The opposition forces in Libya attempting to march on Tripoli with the assistance of American, French and British bombs are far removed from the image of innocent civilians fighting for freedom and democracy promoted by the media and political circles.
This is made clear in a March 22 article in the Frankfurter Allgemeine Zeitung by Gunnar Heinsohn, the author of Encyclopaedia of Genocide (Rowohlt, 1998).
Heinsohn cites a report by the well-known Zimbabwean journalist and documentary filmmaker Farai Sevenzo dealing with barbaric, pogrom-like massacres perpetrated by the so-called “rebels” against black African workers in Libya. The article states:
“Because mercenaries from Chad and Mali are presumed to be fighting for him [Gaddafi], the lives of a million African refugees and thousands of African migrants are at risk. A Turkish construction worker told the British radio station BBC: ‘We had seventy to eighty people from Chad working for our company. They were massacred with pruning shears and axes, accused by the attackers of being Gaddafi’s troops. The Sudanese people were massacred. We saw it for ourselves.’ ”
The genocide authority Heinsohn explains: “It is standard knowledge in genocide research that minorities come under attack in civil wars because at least one party to the conflict accuses them of collaborating with the enemy….
“Whoever wants to prevent crimes against humanity with the use of force...is always in danger of helping one side in the neutralisation or even extermination of the other side…. UN Security Council Resolution 1973 of March 17 against the Libyan government provides a perfect example.
“All the stops of international criminal law have been pulled against those prepared to bloodily defend their power. The material assets at risk are meticulously listed. But neither in the text of the resolution nor in the speeches of US Secretary of State Clinton or French President Sarkozy is any mention made of warnings or legal threats directed to the insurgents. The use of ‘mercenaries’ by the Libyan leadership is expressly condemned. But genocidal acts conducted under the same pretext—such as the mass killings of black African workers reported by Farai Sevenzo—go unmentioned…. A cloak of complete silence is being thrown up surrounding the deeds of his [Gaddafi’s] opponents.”
On February 28, the Arab TV station Al Jazeera reported the racist massacre of black African workers by so-called “freedom fighters” as follows: “Dozens of workers from sub-Saharan Africa, it is feared, have been killed and hundreds are hiding because angry opponents of the government are hunting down black African mercenaries, witnesses reported…. According to official reports, about 90 Kenyans and 64 people from southern Sudan, Uganda, Zimbabwe, Lesotho, Zambia, Rwanda, South Africa, Tanzania, the Democratic Republic of Congo, Sierra Leone and Burundi landed in Nairobi today.

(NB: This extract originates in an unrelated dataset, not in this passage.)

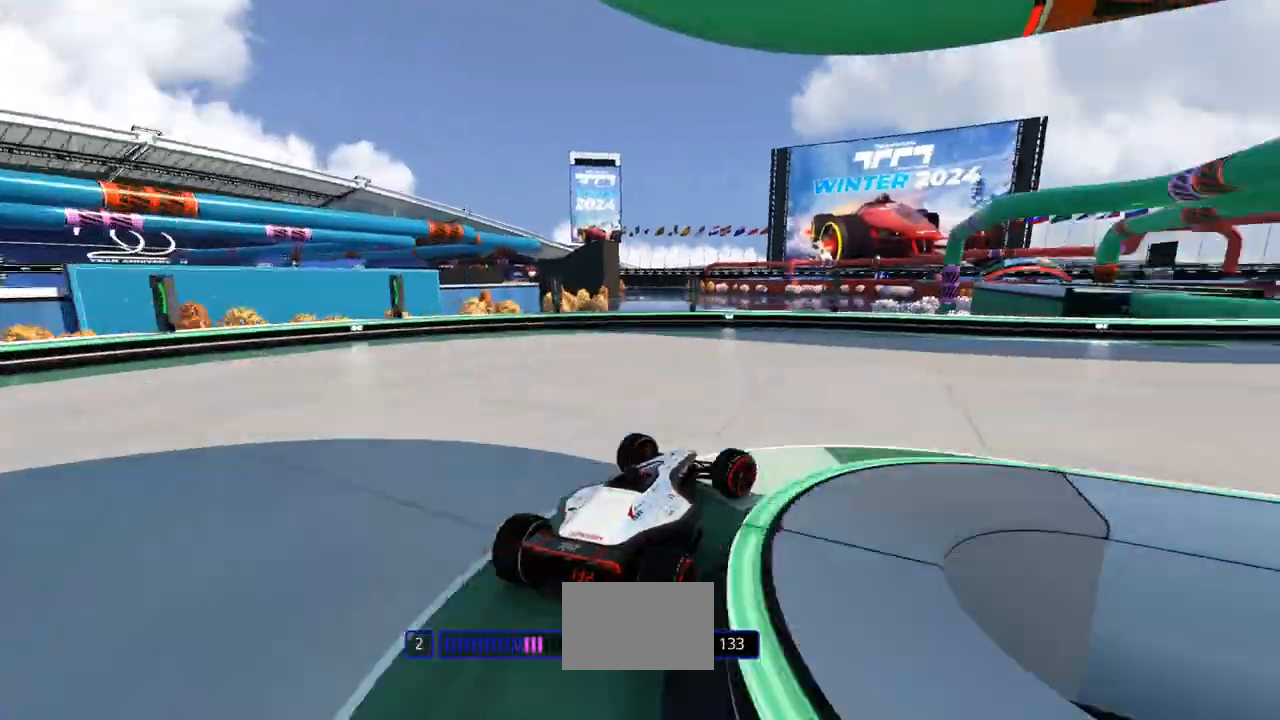
{"keys": ["right", "up"], "events": []}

“One of them, Julius Kiluu, a 60-year-old construction manager, told Reuters: ‘We were attacked by people from the village. They accused us of being murderous mercenaries. But in reality they simply refuse to tolerate us. Our camp was burnt down. Our company and our embassy helped us get to the airport.’
“Hundreds of black immigrants from the poorest African countries, who work mainly as low-wage day labourers in Libya, have been wounded by the rebels. From fear of being killed, some of them have refrained from going to a doctor.”
At the time of the outbreak of civil war, about 1.5 million black Africans were employed in Libya as labourers in the oil industry and the construction, agriculture and service sectors.